Nader al-Kassir, 40, owner of Al-Kassir Printing Press, said the strike was the last option for a battered society.
“The tax law will have a negative effect on all and we say ‘Enough!’ to the government that has increased many taxes on almost everything and we, as business people, we cannot handle it anymore and our employees who are working day and night to make ends meet cannot handle it anymore. We need the government to be a real government and to help citizens and not make their life harder,” he said.
“We know that tax in other countries such as Europe is high but there are excellent services, roads, better medical insurance, et cetera but what do we have here? The government said it is providing excellent services to us as citizens. Well I say they need a reality check,” he said.
“The Centre for Strategic Studies did a study and I think it makes sense (in pointing out that) the proposed new version of the income tax law needs to be accompanied by a reduction in the sales tax but I doubt it would happen.”
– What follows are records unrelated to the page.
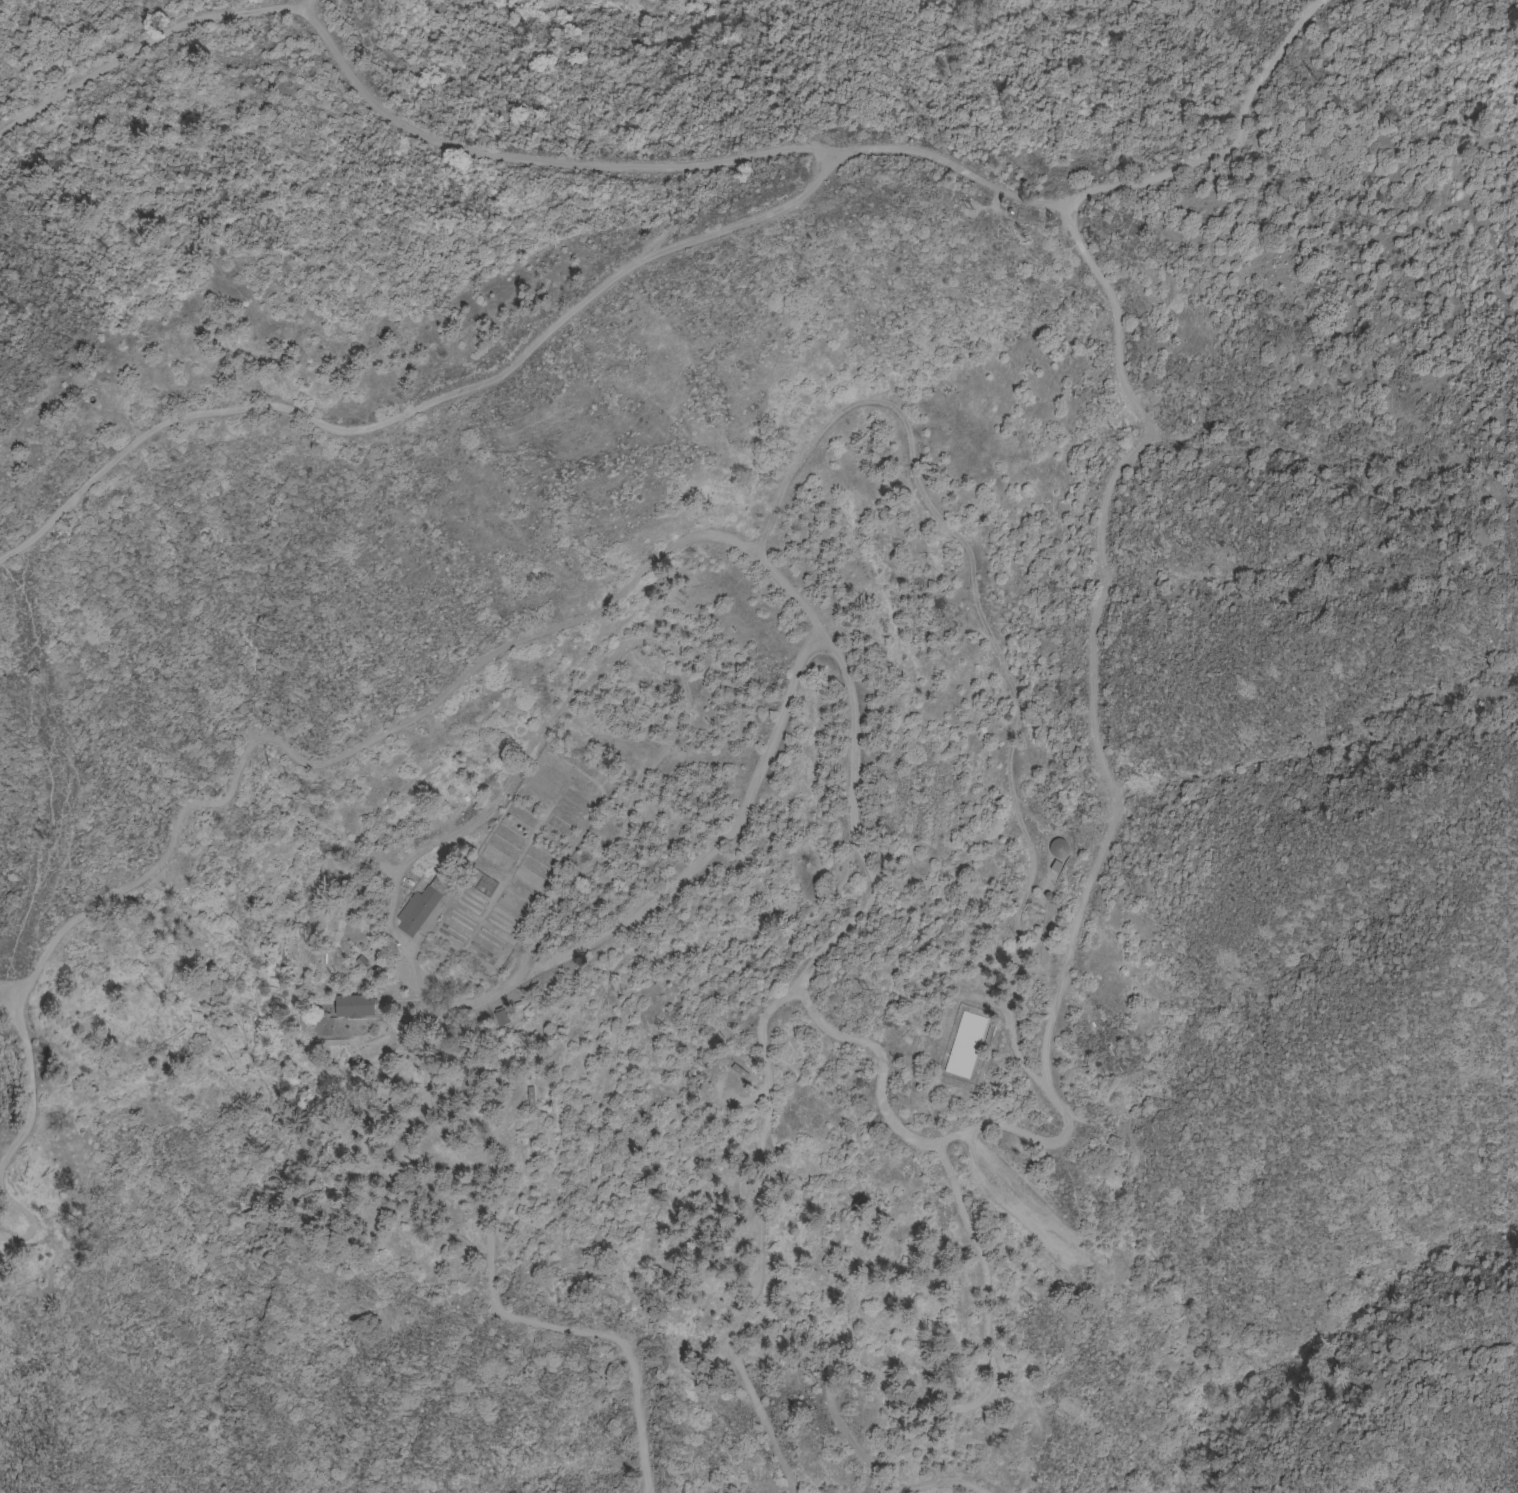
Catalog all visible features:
road: (306, 4)
road: (508, 60)
road: (380, 114)
road: (957, 173)
building: (1027, 214)
road: (436, 403)
road: (993, 640)
road: (315, 764)
road: (350, 838)
road: (236, 848)
building: (1057, 848)
building: (423, 903)
building: (354, 1006)
building: (500, 1017)
building: (466, 1026)
building: (322, 1027)
road: (866, 1045)
building: (965, 1045)
road: (1236, 1075)
building: (529, 1098)
road: (611, 1177)
road: (30, 1226)
road: (762, 1243)
road: (28, 1269)
road: (933, 1406)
The Jordan Restaurant Association, which represents more than 1,000 restaurants, coffee shops, fast-food entities and bars, said in a statement that the proposed law would inflict huge damage on a sector that has been dealing with high operating costs, including professional licence fees, work permits, social security contributions and rising labour costs.
The Jordan Farmers Union also joined the strike. Its general director, Mahmoud Oran, said the law indicated that the farmers would have to pay taxes to the government whether they make profits or sustain losses and this was not right as it did not identify limitations on losses or profits for the agriculture sector.
The Jordan Medical Association, which has more than 140,000 members, called on its members to join the strike and treat only emergency cases. The Jordan Pharmacists Association requested pharmacies to close from 9am-2pm and the Jordan Bar Association asked its members to stop working.
Some protesters expressed anger with humour and satire. One wore a spacesuit with a sign saying: “We came from Mars to support Jordanians.” Another protester said: “I am an engineer and not an ATM.”
Others took to social media to say the government was taking in a lot of revenue from taxes on cars, houses and even sex, citing the rising prices for medication used to treat erectile dysfunction.
Professional associations warned that another strike would take place June 6. They said the next strike would call for overthrowing the government if their demands aren’t met.
Further inciting the public, the government announced on May 31 a fuel price increase of 5.5% — the sixth increase this year — and a 19% hike in electricity prices. Protesters in Amman focused on the Prime Ministry headquarters and security personnel intervened to prevent people from leaving vehicles blocking roads.
Video on social media showed demonstrators calling for the “fall of the government” and verbally attacking Jordanian Prime Minister Hani Mulki and his cabinet. Blocked roads and blazing tyres were shown on social media in all major governorates in Jordan.
The demonstrations continued until after Friday prayers June 1 when news that Jordanian King Abdullah II stopped the government from raising fuel and electricity prices helped calm the situation.